BEGIN Stored data
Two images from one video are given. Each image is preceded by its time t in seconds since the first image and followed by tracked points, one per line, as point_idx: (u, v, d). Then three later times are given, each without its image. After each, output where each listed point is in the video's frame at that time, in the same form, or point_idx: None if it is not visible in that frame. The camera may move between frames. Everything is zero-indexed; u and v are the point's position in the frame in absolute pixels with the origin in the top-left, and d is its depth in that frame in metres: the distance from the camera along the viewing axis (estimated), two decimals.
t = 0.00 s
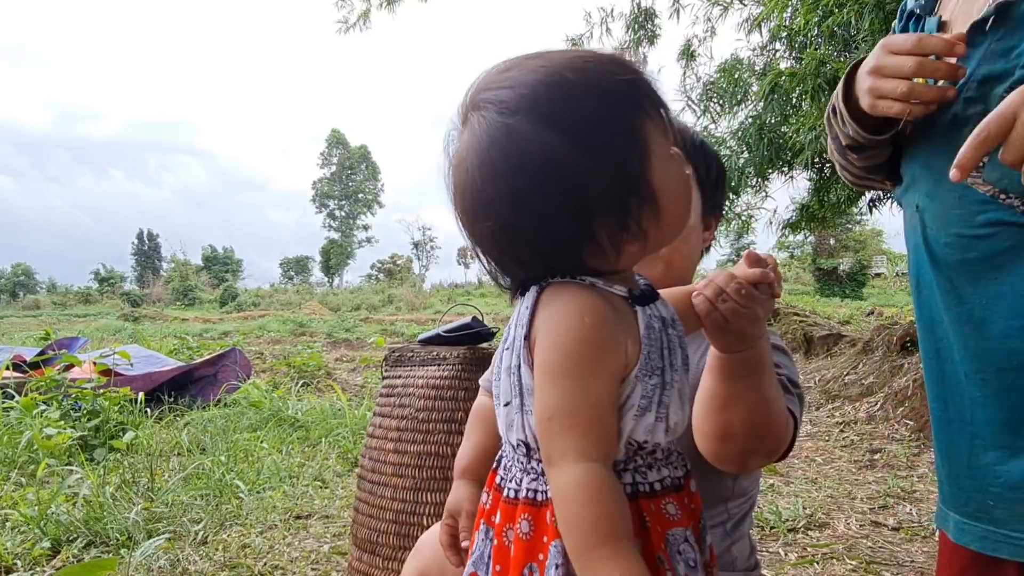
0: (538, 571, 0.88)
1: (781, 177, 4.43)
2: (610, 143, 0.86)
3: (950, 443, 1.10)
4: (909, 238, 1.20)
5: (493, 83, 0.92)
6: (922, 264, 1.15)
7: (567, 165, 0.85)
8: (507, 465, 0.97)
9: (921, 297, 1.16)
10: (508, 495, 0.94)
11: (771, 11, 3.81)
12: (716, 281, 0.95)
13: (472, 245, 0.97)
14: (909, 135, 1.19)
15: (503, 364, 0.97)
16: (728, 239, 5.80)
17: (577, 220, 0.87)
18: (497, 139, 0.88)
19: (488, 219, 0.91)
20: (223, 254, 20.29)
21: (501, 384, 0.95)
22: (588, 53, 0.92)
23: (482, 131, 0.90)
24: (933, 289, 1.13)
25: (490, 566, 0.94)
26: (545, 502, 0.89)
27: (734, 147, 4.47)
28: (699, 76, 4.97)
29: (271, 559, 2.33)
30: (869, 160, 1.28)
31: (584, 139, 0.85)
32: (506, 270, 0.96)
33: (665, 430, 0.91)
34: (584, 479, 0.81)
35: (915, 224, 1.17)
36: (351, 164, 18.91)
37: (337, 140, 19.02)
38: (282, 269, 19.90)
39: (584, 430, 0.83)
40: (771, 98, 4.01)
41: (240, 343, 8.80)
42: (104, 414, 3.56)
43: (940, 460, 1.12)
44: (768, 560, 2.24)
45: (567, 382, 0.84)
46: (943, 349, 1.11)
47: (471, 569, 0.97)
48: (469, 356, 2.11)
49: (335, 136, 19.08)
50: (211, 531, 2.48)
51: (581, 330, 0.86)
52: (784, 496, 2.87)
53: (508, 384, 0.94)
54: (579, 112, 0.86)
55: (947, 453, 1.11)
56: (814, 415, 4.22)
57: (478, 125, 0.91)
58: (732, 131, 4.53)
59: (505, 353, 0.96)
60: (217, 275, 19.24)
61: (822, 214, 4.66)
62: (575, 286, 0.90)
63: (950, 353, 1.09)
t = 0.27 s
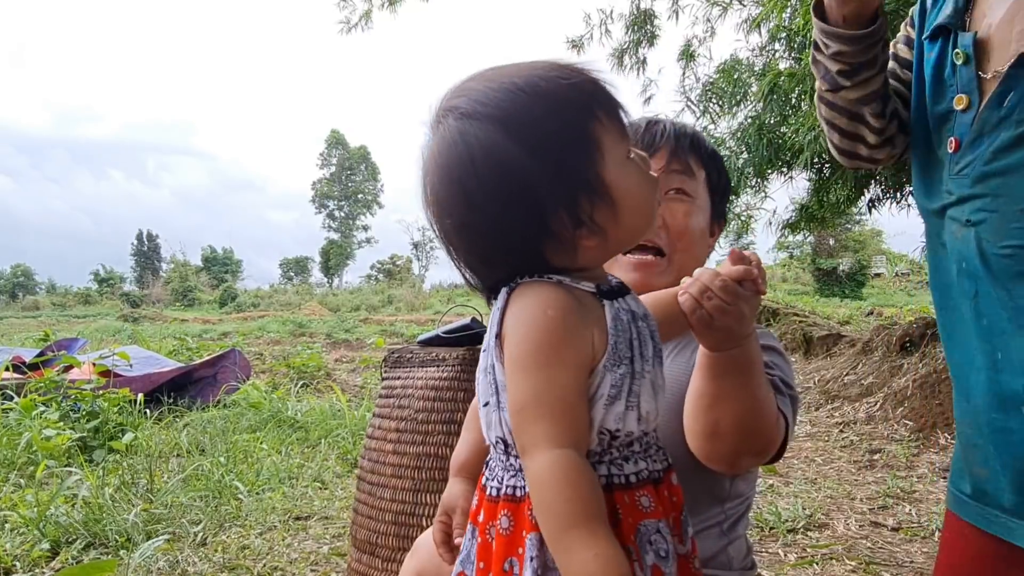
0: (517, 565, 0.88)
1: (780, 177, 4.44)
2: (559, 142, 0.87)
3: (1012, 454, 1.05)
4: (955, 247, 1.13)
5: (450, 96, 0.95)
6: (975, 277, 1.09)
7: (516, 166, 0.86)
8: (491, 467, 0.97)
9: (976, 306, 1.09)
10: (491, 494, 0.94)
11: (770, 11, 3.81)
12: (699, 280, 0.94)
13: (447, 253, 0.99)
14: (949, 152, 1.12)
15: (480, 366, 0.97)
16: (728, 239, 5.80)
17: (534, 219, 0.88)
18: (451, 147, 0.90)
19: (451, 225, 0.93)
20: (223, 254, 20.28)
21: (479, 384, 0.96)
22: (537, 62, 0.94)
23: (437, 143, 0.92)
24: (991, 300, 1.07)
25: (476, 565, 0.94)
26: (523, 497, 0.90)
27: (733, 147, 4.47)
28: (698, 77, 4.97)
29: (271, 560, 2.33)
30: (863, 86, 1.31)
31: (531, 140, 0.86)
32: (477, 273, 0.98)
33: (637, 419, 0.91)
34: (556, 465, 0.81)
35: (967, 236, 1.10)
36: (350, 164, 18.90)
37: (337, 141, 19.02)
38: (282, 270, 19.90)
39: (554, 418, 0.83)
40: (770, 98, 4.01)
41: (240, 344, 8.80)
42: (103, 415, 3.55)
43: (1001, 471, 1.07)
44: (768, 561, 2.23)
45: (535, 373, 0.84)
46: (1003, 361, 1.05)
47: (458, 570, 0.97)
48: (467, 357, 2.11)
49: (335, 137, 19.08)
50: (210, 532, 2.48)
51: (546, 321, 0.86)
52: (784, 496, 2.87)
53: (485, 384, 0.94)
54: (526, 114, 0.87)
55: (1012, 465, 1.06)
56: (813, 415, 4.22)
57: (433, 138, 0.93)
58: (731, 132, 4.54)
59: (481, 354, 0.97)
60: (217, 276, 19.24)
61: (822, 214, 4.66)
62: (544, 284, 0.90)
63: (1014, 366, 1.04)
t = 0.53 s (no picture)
0: (533, 570, 0.88)
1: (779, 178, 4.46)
2: (549, 142, 0.88)
3: None
4: (979, 278, 1.12)
5: (441, 93, 0.96)
6: (1012, 303, 1.08)
7: (504, 163, 0.87)
8: (492, 473, 0.96)
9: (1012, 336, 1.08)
10: (497, 501, 0.94)
11: (769, 11, 3.80)
12: (649, 294, 0.94)
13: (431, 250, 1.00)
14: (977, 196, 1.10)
15: (476, 368, 0.96)
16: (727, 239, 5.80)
17: (519, 216, 0.89)
18: (441, 140, 0.91)
19: (437, 217, 0.93)
20: (222, 255, 20.27)
21: (476, 388, 0.95)
22: (531, 64, 0.95)
23: (426, 135, 0.93)
24: None
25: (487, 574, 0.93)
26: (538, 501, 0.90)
27: (732, 148, 4.49)
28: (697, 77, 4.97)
29: (269, 562, 2.33)
30: (872, 167, 1.29)
31: (520, 137, 0.88)
32: (459, 270, 0.98)
33: (641, 412, 0.93)
34: (559, 461, 0.81)
35: (1004, 267, 1.08)
36: (350, 165, 18.88)
37: (336, 141, 19.01)
38: (281, 270, 19.90)
39: (558, 415, 0.83)
40: (769, 99, 4.00)
41: (239, 344, 8.80)
42: (102, 416, 3.55)
43: None
44: (767, 562, 2.23)
45: (537, 370, 0.84)
46: None
47: None
48: (465, 358, 2.11)
49: (334, 137, 19.08)
50: (209, 533, 2.48)
51: (548, 316, 0.86)
52: (783, 497, 2.87)
53: (484, 388, 0.93)
54: (515, 112, 0.89)
55: None
56: (813, 416, 4.22)
57: (423, 129, 0.94)
58: (730, 133, 4.55)
59: (476, 356, 0.96)
60: (217, 276, 19.23)
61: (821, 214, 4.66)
62: (542, 282, 0.90)
63: None
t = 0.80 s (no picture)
0: None
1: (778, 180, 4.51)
2: (567, 139, 0.87)
3: None
4: None
5: (495, 55, 0.95)
6: None
7: (518, 145, 0.87)
8: (499, 477, 0.96)
9: None
10: (503, 505, 0.94)
11: (768, 11, 3.80)
12: (648, 285, 0.98)
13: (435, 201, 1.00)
14: None
15: (483, 376, 0.96)
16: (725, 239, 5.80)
17: (518, 205, 0.89)
18: (471, 103, 0.91)
19: (446, 179, 0.94)
20: (220, 255, 20.27)
21: (484, 395, 0.94)
22: (585, 56, 0.94)
23: (461, 93, 0.93)
24: None
25: None
26: (544, 507, 0.90)
27: (731, 148, 4.51)
28: (696, 78, 4.98)
29: (268, 563, 2.33)
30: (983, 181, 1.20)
31: (542, 126, 0.87)
32: (458, 240, 0.99)
33: (654, 420, 0.93)
34: (604, 475, 0.80)
35: None
36: (349, 165, 18.87)
37: (336, 142, 19.00)
38: (280, 271, 19.91)
39: (592, 428, 0.82)
40: (768, 99, 4.01)
41: (238, 344, 8.80)
42: (100, 417, 3.55)
43: None
44: (765, 562, 2.23)
45: (562, 384, 0.83)
46: None
47: None
48: (464, 359, 2.11)
49: (334, 137, 19.08)
50: (207, 534, 2.48)
51: (567, 328, 0.84)
52: (782, 497, 2.87)
53: (492, 396, 0.93)
54: (549, 101, 0.88)
55: None
56: (811, 416, 4.22)
57: (461, 86, 0.94)
58: (729, 133, 4.57)
59: (485, 363, 0.95)
60: (215, 277, 19.23)
61: (819, 214, 4.67)
62: (550, 289, 0.89)
63: None
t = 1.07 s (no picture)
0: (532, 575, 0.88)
1: (777, 178, 4.49)
2: (575, 141, 0.86)
3: None
4: None
5: (496, 59, 0.95)
6: None
7: (525, 152, 0.87)
8: (503, 472, 0.96)
9: None
10: (505, 501, 0.94)
11: (767, 12, 3.81)
12: (670, 286, 0.94)
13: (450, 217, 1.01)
14: None
15: (490, 372, 0.96)
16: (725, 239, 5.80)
17: (530, 213, 0.89)
18: (474, 114, 0.91)
19: (457, 191, 0.94)
20: (219, 255, 20.26)
21: (490, 390, 0.95)
22: (588, 54, 0.93)
23: (463, 104, 0.94)
24: None
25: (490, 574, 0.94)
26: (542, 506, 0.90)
27: (731, 148, 4.53)
28: (696, 78, 4.98)
29: (267, 562, 2.33)
30: None
31: (547, 131, 0.86)
32: (475, 250, 0.99)
33: (656, 427, 0.93)
34: (572, 484, 0.81)
35: None
36: (348, 165, 18.86)
37: (335, 142, 18.99)
38: (279, 271, 19.90)
39: (571, 437, 0.82)
40: (767, 99, 4.01)
41: (236, 345, 8.80)
42: (99, 416, 3.55)
43: None
44: (764, 562, 2.24)
45: (553, 390, 0.83)
46: None
47: None
48: (463, 358, 2.10)
49: (333, 137, 19.07)
50: (207, 534, 2.48)
51: (565, 334, 0.85)
52: (781, 497, 2.87)
53: (496, 392, 0.94)
54: (552, 105, 0.87)
55: None
56: (810, 416, 4.23)
57: (462, 97, 0.95)
58: (729, 133, 4.58)
59: (492, 359, 0.96)
60: (214, 277, 19.22)
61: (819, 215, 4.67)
62: (558, 290, 0.89)
63: None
END Stored data
• Problem statement: All that is needed is an exact copy of the lines from the top of the entries through the line containing "23: (482, 131, 0.90)", pictures left out.

• Exercise output:
Two images from one video are given. Each image is preceded by its time t in seconds since the first image and followed by tracked points, one per line, as point_idx: (u, v, d). Then three later times are given, each without its image. After each, output where each listed point is in the video's frame at that time, in the same form, or point_idx: None if it is not visible in that frame. The camera may move between frames. Everything is zero-indexed; u and v are the point's position in the frame in absolute pixels with the origin in the top-left, and d is its depth in that frame in metres: the distance from the camera along the viewing axis (estimated), two decimals.
t = 0.00 s
0: (538, 571, 0.88)
1: (781, 177, 4.43)
2: (610, 143, 0.86)
3: (950, 443, 1.10)
4: (909, 238, 1.20)
5: (493, 83, 0.92)
6: (922, 264, 1.15)
7: (567, 165, 0.85)
8: (507, 465, 0.97)
9: (921, 297, 1.16)
10: (508, 495, 0.94)
11: (771, 11, 3.81)
12: (716, 281, 0.95)
13: (472, 245, 0.97)
14: (909, 135, 1.19)
15: (503, 364, 0.97)
16: (728, 239, 5.80)
17: (577, 220, 0.87)
18: (497, 139, 0.88)
19: (488, 219, 0.91)
20: (223, 254, 20.29)
21: (501, 384, 0.95)
22: (588, 53, 0.92)
23: (482, 131, 0.90)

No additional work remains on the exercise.